Aprendí a navegar, me adapté a una nueva vida, a vivir en un espacio pequeño con pocas cosas, sin grandes lujos materiales, aprendí a convivir con mi pareja las veinticuatro horas; sin tirarnos por la borda pues dependíamos el uno del otro, aprendí a comer lo que encontrábamos, a limpiar y cocinar la pesca del día, a las quemaduras de sol y manchas en la cara, al olor a sal y mar en mi piel, a la humedad en mi pelo y ropa, a tener los pies hinchados por el calor, y andar descalza todo el día, a las picaduras de mosquitos, al frío de invierno que cala los huesos, al cansancio cuando navegas varios días, a los delfines que saltan en la proa, al miedo ante la inmensidad del mar, a las noches negras sin luna, a estar solos en silencio, a racionar el agua potable, a ver cangrejos en el lavabo, a no tener un trabajo remunerado, a estar desconectados del mundo, a disfrutar y respetar la naturaleza, a los peces voladores que aterrizan en cubierta, a no salir del barco durante semanas, a no poder correr, a inventar juegos para entretener a mi hijo, a no tener a mis padres, hermana y amigos cerca, a la soledad. Pero sobre todo, aprendí a convivir intensamente con mi hijo y su padre, durante semanas, meses, y años, encerrados en un espacio pequeño. Y me di cuenta, que había desarrollado una gran capacidad de tolerancia y paciencia, que antes eran impensables.

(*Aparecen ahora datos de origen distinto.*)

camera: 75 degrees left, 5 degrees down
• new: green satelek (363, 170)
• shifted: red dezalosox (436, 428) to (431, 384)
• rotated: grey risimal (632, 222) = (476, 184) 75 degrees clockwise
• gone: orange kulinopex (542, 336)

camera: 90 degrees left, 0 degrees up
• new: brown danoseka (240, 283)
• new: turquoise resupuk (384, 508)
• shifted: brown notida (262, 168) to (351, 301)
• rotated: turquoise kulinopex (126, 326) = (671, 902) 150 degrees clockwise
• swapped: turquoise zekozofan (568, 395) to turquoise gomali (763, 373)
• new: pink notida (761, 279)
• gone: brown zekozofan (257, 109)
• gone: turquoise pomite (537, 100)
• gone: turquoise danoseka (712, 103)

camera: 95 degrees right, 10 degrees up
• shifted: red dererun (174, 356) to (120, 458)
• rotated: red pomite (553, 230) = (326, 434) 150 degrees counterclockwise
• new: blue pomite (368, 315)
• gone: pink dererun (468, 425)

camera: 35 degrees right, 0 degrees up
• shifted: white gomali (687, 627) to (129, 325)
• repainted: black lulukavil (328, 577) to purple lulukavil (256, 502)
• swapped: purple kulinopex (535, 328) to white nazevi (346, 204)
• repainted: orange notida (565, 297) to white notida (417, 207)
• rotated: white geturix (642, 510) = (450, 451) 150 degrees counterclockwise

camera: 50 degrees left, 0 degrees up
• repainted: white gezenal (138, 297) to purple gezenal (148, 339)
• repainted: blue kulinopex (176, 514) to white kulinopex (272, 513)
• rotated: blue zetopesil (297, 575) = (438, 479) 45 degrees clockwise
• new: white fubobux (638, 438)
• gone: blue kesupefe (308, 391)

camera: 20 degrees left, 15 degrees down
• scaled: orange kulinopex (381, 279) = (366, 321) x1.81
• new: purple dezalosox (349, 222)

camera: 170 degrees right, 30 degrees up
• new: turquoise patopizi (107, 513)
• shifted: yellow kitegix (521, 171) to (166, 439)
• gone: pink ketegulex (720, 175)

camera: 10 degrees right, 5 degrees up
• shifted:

Todos estos años, desde que soltamos amarras en 2011, he documentado fotográficamente mi vida a bordo y en tierra. También hice algunas series de retratos de navegantes en el Mediterráneo, tatuados en Polinesia, y mujeres trans en Tahiti.
La mayoría de mis fotos son un diario visual de mi vida cotidiana, de una manera libre e íntima. Cuando navegábamos, a veces no podía salir a cubierta porque el barco se movía mucho, y las olas mojarían mi cámara. Así que empecé a hacer autorretratos. Nunca antes lo había hecho, al estar encerrada paso más tiempo conmigo, me ha servido para expresar mis estados de ánimo y no tenerle miedo a mi propia imagen.
Cuando nació mi hijo, seguí experimentando con el autorretrato y esta vez lo incluía a él. Documenté su proceso de crecimiento en el barco, y la relación natural que tiene con el mar. Es un niño de espíritu libre, que ha entendido que el mundo es más amplio que el vecindario de una ciudad.
La vida en el mar y los períodos de encierro me cambiaron, ya no soy la misma. He aprendido a valorar pequeñas cosas, que ahora me hacen feliz.
Ahora vivimos en Tahití. El coronavirus llegó a la isla en vuelos de Francia y Estados Unidos. Hay 55 casos confirmados, no ha habido muertos, pero solo existe un hospital para atender muchas de las islas de la Polinesia Francesa. Si se propaga sería una catástrofe. Nosotros decidimos autoconfinarnos una semana antes de que el gobierno lo decretara, porque el tercer caso de coronavirus de toda Polinesia era un trabajador del club de buceo que está cerca de nuestro barco.
Llevamos treinta y un días, en nuestra casa flotante, encerrados al aire libre. Al menos podemos nadar, pero esta vez no estamos cruzando un océano, quizás ya hubiéramos llegado a Australia.
La experiencia de encierro es parecida. Pero el destino, para nosotros y muchas personas en el mundo, es incierto y preocupante, solo espero llegar a tierra pronto.
Papeete, Tahiti. Abril, 2020
Theda Acha
Fotógrafa y navegante. Viví 20 años en México, nacionalizada Mexicana. Fui editora de foto para diversas revistas y editoriales. Hago retrato documental, me interesan las historias inspiradoras en las diferentes culturas. Dejé mi vida en tierra para irme a navegar en un barco de vela por el mundo. Ahora vivo en Tahití con mi familia y estoy preparando mi libro “mi vida en el mar”, un diario visual.